ABOUT THIS TASK ▸ Please reproduce the records below word for word, leaving out the pictures.
Start of EXERCISE DATA
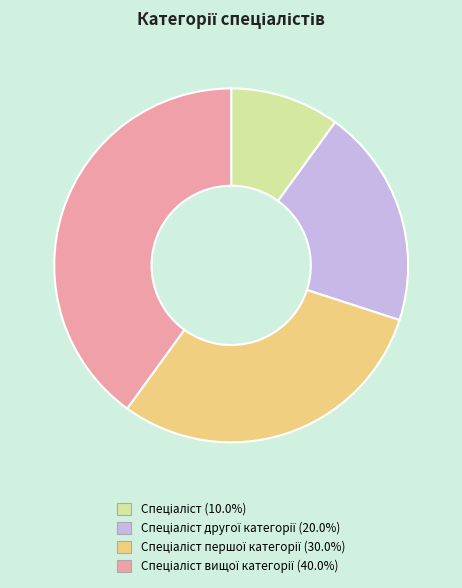

Is there any slice that represents more than half of the pie?

No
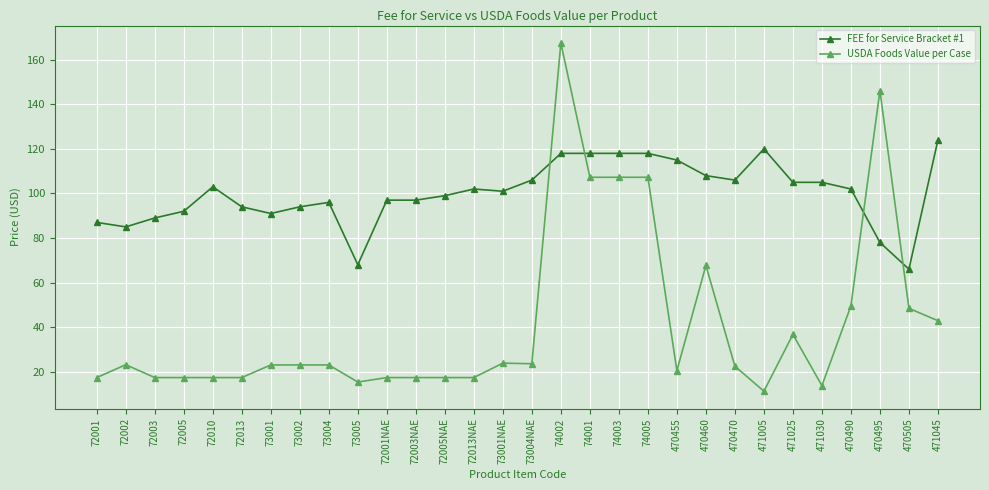

Read the FEE for Service Bracket #1 value at 73001NAE.

101.0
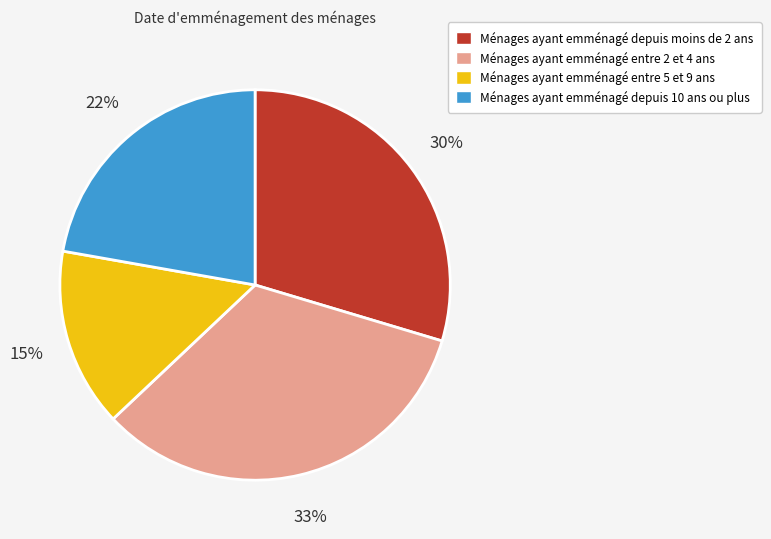

To the nearest percent, what is the average slice percentage?

25%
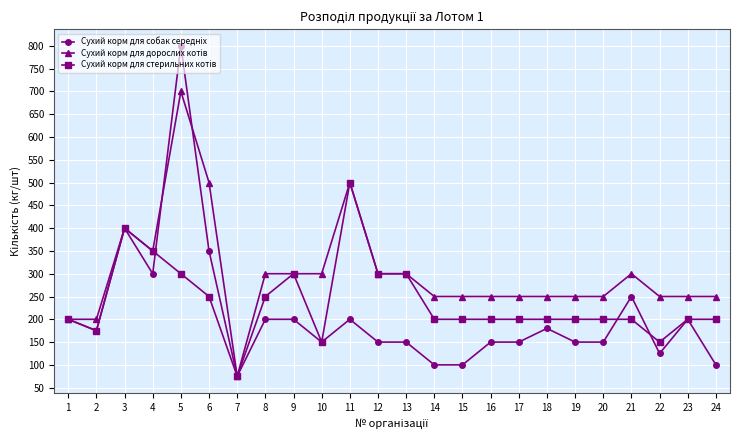

At how many categories does at least one series exceed 586?

1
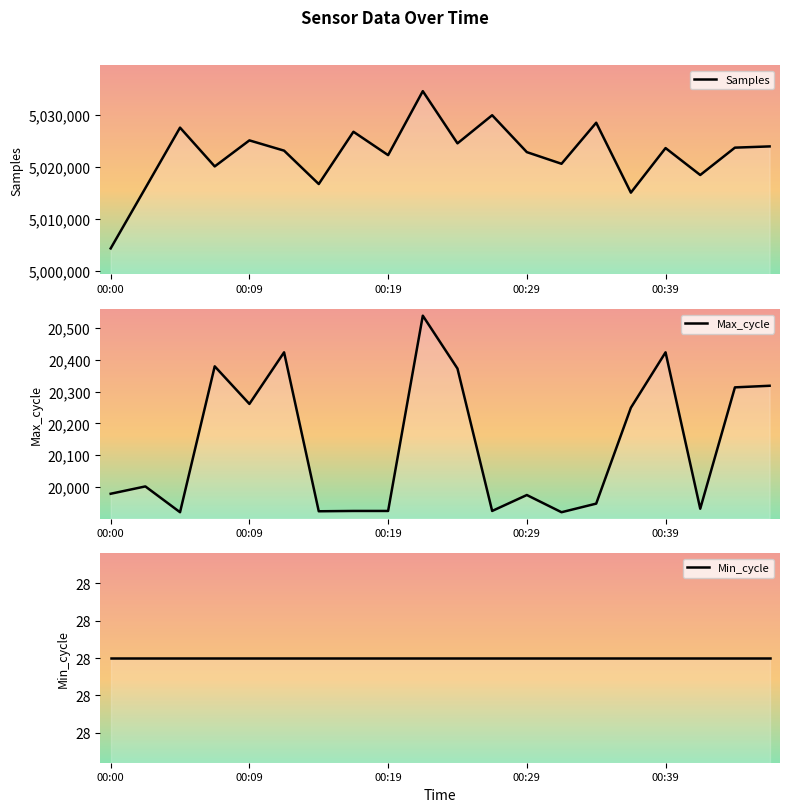

At which category is the sum across all series the highest?

9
End of EXERCISE DATA
OUTPUT BELOW ▸
Is there any slice that represents more than half of the pie?

No

Read the FEE for Service Bracket #1 value at 73001NAE.

101.0

To the nearest percent, what is the average slice percentage?

25%

At how many categories does at least one series exceed 586?

1

At which category is the sum across all series the highest?

9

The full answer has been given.